A Salt Encrusted Selfie April 17, 2016

Not to return too bitterly into the past, but I fell off the glorious upward trajectory of disciplined bible reading around that dark moment of delight savings time, many moons ago, and have never fully recovered. At first I kept on pushing play on my bible app and closing my eyes, hoping that at least one word in six would filter through the fog of fatigue. But after a while I was unable to find the play button, and so would only open the cover of my tablet and then close it again. I mitigated against this total and devastating failure by listening to the Mission of St. Claire’s morning prayer service a while later, fully awake and ready to derive any possible benefit from any and every word flowing from the lips of the nice man who reads it out every day. Those people are so lovely, whoever they are.

This week I finally had enough and, not even being able to remember where I was in the bible, began again at the beginning, with the light, and the planets and stars and Adam and Eve and all. This morning I arrived at the doorstep of poor Lot, being wrested out of the comfortably lush economy of Sodom and Gomorrah. The city was going to be destroyed because there weren’t any righteous men in it. The Lord couldn’t find ten whole people who would call upon his name, upon whom he could confer the gift of righteousness. Lot only gets that title by association with Abraham. He is the kind of believer we would understand in this day and age–some good instincts mingled with lots and lots of sadness at not being allowed to live comfortably in a corrupt and destructive world. Can we hear the lingering of the word “missional” hovering in the breath of his mouth?

So the Angels of the Lord pry him out of Sodom, picking him up, practically, and hustling him across the plain, his wife and daughters plodding, and probably weeping, along behind. Other people have noticed, so it’s not novel of me to say, but this is how the Lord saves.

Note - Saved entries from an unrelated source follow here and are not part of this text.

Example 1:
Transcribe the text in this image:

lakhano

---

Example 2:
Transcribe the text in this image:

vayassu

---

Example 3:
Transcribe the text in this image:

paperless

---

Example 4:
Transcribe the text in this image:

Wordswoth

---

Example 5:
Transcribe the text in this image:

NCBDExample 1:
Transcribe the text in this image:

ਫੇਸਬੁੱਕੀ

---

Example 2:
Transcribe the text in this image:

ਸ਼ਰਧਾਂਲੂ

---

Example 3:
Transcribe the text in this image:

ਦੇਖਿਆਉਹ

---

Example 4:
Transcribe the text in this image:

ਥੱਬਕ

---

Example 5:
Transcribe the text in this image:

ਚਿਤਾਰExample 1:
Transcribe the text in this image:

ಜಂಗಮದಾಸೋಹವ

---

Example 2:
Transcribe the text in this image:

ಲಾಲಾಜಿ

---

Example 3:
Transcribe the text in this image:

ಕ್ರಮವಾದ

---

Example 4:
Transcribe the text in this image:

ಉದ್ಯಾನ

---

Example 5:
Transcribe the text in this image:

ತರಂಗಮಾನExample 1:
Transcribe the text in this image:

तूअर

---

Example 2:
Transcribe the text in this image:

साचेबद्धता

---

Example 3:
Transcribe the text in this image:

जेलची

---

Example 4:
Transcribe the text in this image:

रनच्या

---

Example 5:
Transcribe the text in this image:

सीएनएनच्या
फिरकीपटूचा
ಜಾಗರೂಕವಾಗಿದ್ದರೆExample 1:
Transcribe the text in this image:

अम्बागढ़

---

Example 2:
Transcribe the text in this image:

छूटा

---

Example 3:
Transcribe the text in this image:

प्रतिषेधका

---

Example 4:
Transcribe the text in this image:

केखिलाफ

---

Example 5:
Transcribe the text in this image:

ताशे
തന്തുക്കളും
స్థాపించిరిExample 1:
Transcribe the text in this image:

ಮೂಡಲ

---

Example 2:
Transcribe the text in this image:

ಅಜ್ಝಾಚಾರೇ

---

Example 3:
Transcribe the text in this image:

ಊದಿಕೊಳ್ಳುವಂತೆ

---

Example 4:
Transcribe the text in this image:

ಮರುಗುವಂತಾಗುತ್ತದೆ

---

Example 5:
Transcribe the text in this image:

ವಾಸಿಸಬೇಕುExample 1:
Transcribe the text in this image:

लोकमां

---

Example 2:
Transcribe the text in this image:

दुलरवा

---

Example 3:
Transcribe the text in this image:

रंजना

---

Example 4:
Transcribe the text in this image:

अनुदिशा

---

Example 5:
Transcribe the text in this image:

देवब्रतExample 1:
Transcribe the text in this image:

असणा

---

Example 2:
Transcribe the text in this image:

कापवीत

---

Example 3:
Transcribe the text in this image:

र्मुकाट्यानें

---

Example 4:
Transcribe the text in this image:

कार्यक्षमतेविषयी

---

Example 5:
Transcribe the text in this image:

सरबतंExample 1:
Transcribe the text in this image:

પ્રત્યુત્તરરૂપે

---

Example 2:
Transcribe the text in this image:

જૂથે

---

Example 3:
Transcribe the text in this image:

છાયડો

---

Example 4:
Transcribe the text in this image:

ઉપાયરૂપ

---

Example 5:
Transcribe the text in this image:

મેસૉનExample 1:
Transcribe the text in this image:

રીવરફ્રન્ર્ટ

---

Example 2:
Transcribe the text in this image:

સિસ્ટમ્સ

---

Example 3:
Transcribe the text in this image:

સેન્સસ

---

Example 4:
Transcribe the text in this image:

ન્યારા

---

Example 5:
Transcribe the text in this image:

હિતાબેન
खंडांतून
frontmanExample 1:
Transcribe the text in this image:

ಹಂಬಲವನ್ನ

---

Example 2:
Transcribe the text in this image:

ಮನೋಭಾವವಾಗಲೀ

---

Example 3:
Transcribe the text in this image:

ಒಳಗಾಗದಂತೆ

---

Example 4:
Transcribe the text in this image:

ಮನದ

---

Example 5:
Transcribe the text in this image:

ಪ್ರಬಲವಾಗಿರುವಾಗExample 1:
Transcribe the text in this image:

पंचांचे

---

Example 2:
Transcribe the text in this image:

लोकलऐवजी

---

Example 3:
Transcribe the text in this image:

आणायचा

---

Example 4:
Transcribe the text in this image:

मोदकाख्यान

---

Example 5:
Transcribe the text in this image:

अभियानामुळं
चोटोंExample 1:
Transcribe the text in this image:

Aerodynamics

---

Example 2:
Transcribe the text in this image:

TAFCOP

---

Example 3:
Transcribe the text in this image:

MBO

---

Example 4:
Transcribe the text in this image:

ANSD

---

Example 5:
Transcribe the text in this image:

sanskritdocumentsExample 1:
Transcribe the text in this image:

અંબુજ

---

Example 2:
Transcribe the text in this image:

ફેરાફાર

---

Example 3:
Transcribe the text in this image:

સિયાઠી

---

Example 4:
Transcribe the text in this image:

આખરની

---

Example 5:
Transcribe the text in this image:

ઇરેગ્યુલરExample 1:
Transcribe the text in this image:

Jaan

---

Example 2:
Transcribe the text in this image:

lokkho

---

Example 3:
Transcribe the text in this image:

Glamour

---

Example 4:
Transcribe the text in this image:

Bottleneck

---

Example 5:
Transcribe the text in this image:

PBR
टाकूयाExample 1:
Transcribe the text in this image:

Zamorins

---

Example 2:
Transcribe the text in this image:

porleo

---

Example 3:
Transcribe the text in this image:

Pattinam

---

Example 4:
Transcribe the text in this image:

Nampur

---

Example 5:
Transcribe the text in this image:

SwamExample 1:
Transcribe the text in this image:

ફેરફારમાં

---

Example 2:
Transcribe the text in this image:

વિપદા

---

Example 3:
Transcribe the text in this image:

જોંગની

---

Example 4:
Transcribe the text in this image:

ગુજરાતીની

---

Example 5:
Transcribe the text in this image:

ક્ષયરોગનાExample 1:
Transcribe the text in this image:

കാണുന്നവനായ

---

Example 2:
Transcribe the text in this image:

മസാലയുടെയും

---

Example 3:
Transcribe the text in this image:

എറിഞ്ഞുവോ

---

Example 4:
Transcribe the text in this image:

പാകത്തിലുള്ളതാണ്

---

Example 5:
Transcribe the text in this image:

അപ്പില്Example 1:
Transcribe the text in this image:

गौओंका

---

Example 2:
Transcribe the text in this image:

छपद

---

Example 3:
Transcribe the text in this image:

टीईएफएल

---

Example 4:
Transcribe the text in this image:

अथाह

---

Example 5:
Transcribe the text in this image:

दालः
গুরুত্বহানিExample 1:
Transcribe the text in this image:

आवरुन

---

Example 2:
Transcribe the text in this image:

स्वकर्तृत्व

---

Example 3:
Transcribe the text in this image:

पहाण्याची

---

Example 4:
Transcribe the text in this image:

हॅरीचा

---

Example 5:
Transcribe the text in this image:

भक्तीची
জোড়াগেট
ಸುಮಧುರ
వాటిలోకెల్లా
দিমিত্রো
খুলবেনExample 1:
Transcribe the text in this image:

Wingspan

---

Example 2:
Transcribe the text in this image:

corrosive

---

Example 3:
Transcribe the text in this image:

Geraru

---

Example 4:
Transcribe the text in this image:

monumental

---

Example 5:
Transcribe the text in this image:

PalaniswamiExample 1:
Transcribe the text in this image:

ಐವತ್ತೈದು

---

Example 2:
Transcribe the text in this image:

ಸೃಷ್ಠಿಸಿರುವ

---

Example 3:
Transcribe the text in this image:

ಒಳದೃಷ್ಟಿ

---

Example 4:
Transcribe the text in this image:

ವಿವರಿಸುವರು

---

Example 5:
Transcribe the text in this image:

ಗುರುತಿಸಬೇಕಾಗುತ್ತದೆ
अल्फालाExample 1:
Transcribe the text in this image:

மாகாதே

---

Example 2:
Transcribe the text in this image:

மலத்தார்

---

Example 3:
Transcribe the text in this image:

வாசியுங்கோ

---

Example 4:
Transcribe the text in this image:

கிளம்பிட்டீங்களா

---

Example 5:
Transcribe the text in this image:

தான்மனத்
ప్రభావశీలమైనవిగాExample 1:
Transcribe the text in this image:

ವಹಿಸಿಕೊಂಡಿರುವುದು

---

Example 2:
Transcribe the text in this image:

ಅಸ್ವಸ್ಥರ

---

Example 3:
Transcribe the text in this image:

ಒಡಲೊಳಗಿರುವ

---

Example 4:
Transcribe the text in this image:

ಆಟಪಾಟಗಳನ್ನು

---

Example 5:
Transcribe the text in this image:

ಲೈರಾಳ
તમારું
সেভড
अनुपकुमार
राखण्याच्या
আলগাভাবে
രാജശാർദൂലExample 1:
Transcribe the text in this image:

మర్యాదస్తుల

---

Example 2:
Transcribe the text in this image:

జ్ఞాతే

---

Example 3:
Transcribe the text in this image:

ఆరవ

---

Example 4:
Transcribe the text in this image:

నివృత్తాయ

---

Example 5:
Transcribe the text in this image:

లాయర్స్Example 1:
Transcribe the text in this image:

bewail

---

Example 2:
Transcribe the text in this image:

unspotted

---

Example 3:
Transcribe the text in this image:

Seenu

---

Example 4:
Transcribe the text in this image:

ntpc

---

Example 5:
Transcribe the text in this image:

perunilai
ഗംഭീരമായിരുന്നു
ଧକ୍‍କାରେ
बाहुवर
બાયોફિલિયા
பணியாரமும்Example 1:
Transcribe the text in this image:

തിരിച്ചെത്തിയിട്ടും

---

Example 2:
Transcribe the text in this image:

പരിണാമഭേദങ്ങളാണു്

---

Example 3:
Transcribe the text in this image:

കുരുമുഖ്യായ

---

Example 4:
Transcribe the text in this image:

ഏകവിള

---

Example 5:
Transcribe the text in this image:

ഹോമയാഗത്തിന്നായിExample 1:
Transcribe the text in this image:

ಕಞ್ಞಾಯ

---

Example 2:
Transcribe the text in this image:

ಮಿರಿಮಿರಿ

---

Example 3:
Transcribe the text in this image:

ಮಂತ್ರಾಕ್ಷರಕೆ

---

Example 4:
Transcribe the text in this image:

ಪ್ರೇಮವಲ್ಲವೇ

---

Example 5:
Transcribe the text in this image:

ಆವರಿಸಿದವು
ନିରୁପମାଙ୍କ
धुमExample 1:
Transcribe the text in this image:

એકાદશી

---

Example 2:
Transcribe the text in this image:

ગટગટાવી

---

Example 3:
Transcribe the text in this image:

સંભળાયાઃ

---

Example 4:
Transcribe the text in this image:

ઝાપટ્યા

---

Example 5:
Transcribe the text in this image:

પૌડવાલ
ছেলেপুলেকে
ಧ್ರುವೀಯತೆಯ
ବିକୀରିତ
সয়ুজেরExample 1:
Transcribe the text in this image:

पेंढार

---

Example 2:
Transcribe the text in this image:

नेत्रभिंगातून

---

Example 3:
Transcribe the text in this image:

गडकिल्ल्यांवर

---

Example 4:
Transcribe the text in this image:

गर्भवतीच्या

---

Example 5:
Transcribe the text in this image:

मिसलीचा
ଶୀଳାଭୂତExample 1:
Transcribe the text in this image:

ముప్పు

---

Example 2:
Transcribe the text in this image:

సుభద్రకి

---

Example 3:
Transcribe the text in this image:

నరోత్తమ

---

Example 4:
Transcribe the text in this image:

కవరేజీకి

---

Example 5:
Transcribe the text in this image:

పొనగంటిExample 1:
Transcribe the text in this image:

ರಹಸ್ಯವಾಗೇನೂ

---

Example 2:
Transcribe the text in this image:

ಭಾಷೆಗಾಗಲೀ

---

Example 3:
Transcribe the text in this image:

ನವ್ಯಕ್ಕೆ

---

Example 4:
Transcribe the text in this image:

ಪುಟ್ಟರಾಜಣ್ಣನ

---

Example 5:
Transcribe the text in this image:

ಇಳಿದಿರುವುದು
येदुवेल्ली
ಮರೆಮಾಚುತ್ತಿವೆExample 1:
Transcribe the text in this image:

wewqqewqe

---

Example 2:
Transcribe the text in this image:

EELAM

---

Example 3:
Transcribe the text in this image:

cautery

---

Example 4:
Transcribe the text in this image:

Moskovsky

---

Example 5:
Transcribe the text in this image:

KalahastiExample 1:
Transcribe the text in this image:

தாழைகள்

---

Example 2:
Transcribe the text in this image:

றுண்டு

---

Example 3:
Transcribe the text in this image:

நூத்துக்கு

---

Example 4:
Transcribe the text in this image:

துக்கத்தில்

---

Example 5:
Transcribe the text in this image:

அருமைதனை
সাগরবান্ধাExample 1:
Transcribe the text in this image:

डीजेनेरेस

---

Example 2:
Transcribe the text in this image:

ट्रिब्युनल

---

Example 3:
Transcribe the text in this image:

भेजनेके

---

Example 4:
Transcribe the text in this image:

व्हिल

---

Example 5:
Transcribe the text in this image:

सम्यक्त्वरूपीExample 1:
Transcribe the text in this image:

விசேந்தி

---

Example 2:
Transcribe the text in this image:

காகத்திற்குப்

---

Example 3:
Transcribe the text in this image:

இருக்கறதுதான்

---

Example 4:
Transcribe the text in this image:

It’s not like we want to come away out of sin and live free of its destructive power. No, we set up our tents next to the tents of the wicked, and get to know all the neighbors, and when God decides to intervene, lest we perish forever, we cling on for dear death, sure that God is being a big meany, and whatever it was wasn’t that bad anyway. He picks us up out of the pit and pulls us out. And we are all irritated and stressed.

Lot’s wife, poor lady, just wants one backward glance. Can’t shake the feeling that this moment is a teensy bit like the modern selfie. The backward glance, the being frozen into a pillar of salt, I’m not trying to draw a metaphor. I’m just thinking there’s something about the posture that is awfully recognizable. You hold up your selfie stick (you, because I don’t have one) and look up ready to capture the moment, and behind you Sodom is burning up with fire. It’s too late, then, to get any farther away. You are frozen on Instagram forever.

And then the incest. There it is. And yet Lot is counted as righteous. It’s a mistake to think that everything recorded in the bible, word by word, is being held up as a good choice for all. Incest, drunkenness, clinging to sin, looking back in sadness–all of those are not ok. But neither is it right to elevate yourself and try to say, ‘I would have done better.’

Every day I am Lot’s wife, frozen in grief that God has pulled me away from the comfort and ease of human wickedness. I’m not trying to be good. I’m not trying to make good and wise decisions. I’m not even thinking in those categories. I am only trying to get through each day without too much discomfort to myself. But God, who is not enough interested in my comfort, not only picks me up and hustles me away from the destructive power of sin, he implants in me the Holy Spirit, who takes up bashing away at my insides, trying to make a more comfortable place for himself. And sometimes the Holy Spirit can be pushy and domineering, like the two Angels of the Lord.

We like to think that we’d be Abraham, standing afar up on the mountain, conversing with the Almighty, pleading with him to spare the righteous, if there are any. And maybe, on a really good day, some of us are. But there are a lot more of us on the plain, being pulled catastrophically to safety, trying to snap pictures of the drama with our phones, poised for a salt encrusted selfie, ready to embarrass ourselves every step of the way.

Happy Sunday. Go to church, for heaven’s, sake. It’s the safest place to be.